(Exercises to complete)
**1)** Please copy the darktable rows below the lemma word for word, leaving the pictures out of your answer.
**2)** Resume the lemma on nowhere scattered C*-algebras from the point where it stops.

───── Provided passage

The following lemma will play an important role in the proof of proposition 5.9.

Lemma 5.4 Let $A$ be a $\mathrm {C}^*$-algebra. The following are equivalent:

  1. (i) $A$ is nowhere scattered.

  2. (ii) For every $a\in A_+$ and $n\in {\mathbb {N}}$, the class $[a\otimes 1_n]\in \operatorname {Cu} (A)$ is weakly $(2n,\,\omega )$-divisible.

  3. (iii) For every $a\in A_+$, there exists $n=n(a)\in {\mathbb {N}}$ such that the class $[a\otimes 1_{n}]\in \operatorname {Cu} (A)$ is weakly $(n+1,\,\omega )$-divisible.

──────────
───── Entries

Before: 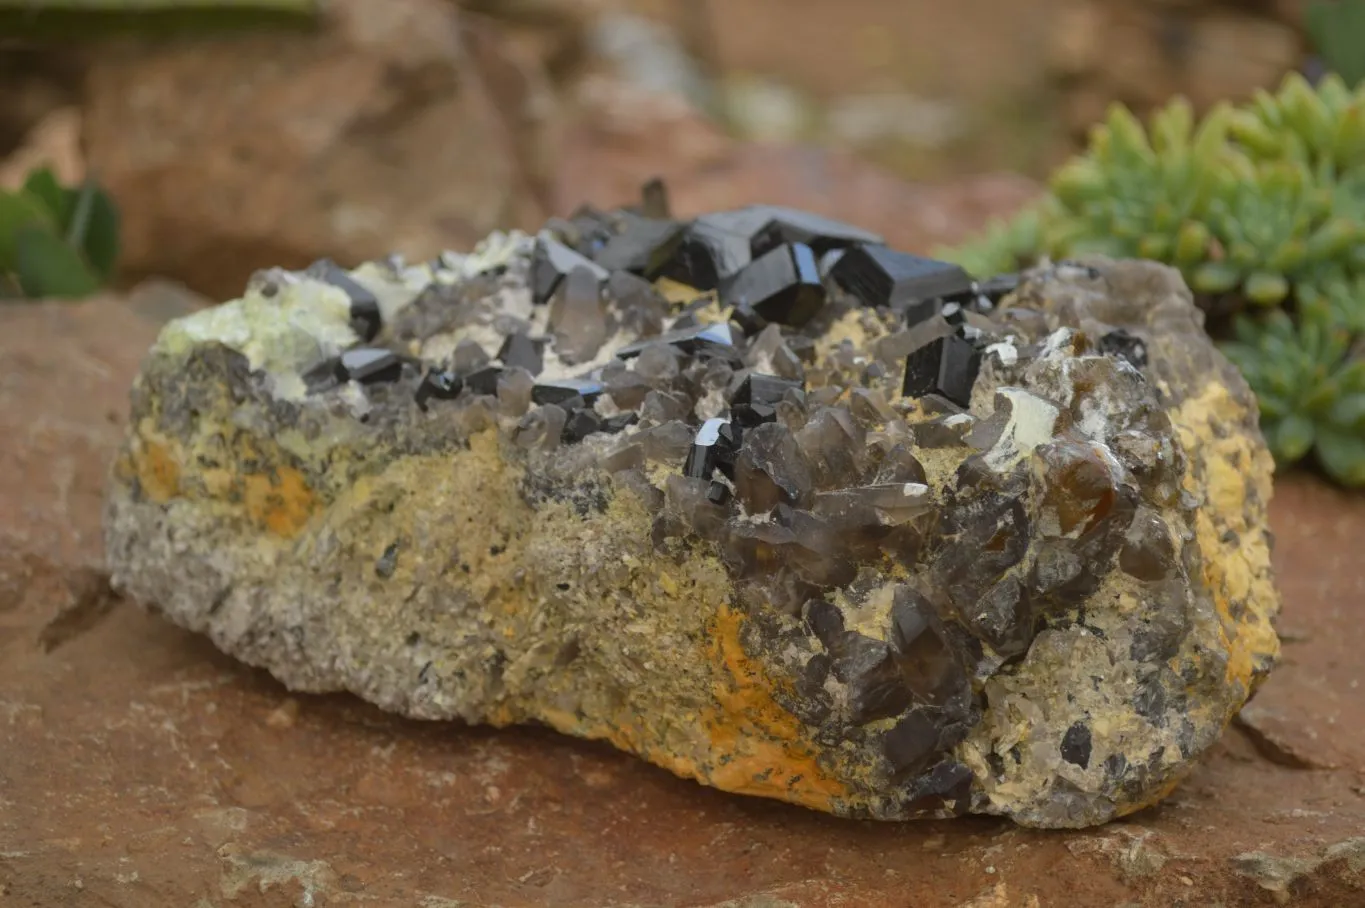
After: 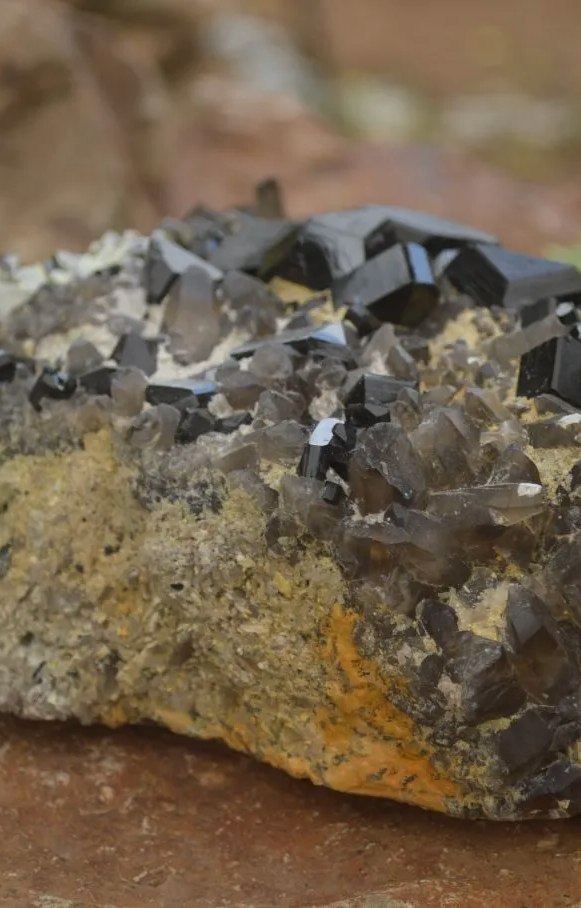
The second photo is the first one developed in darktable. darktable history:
contrast brightness saturation: saturation -0.067
crop: left 28.327%, right 29.067%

──────────

(Written responses)
**1)**
Before: 
After: 
The second photo is the first one developed in darktable. darktable history:
contrast brightness saturation: saturation -0.067
crop: left 28.327%, right 29.067%

**2)**
Proof. We know from [Reference Thiel and Vilalta49, Theorem 8.9] that $A$ is nowhere scattered if and only if every element in $\operatorname {Cu} (A)$ is weakly $(2,\,\omega )$-divisible. Using [Reference Thiel and Vilalta49, Theorem 8.9], it follows that every element is $(2n,\,\omega )$-divisible for every $n\in {\mathbb {N}}$. This proves that (i) implies (ii), and it is trivial that (ii) implies (iii).

To see that (iii) implies (i), assume for the sake of contradiction that $A$ is not nowhere scattered. Then, we know from [Reference Thiel and Vilalta49, Theorem 3.1] that there exist ideals $I\subseteq J\subseteq A$ such that $J/I$ is elementary, that is, $\operatorname {Cu} (I/J)\cong \operatorname {Cu} (\mathbb {C})\cong \overline {{\mathbb {N}}}$; see [Reference Engbers19, Theorem 4.4.4].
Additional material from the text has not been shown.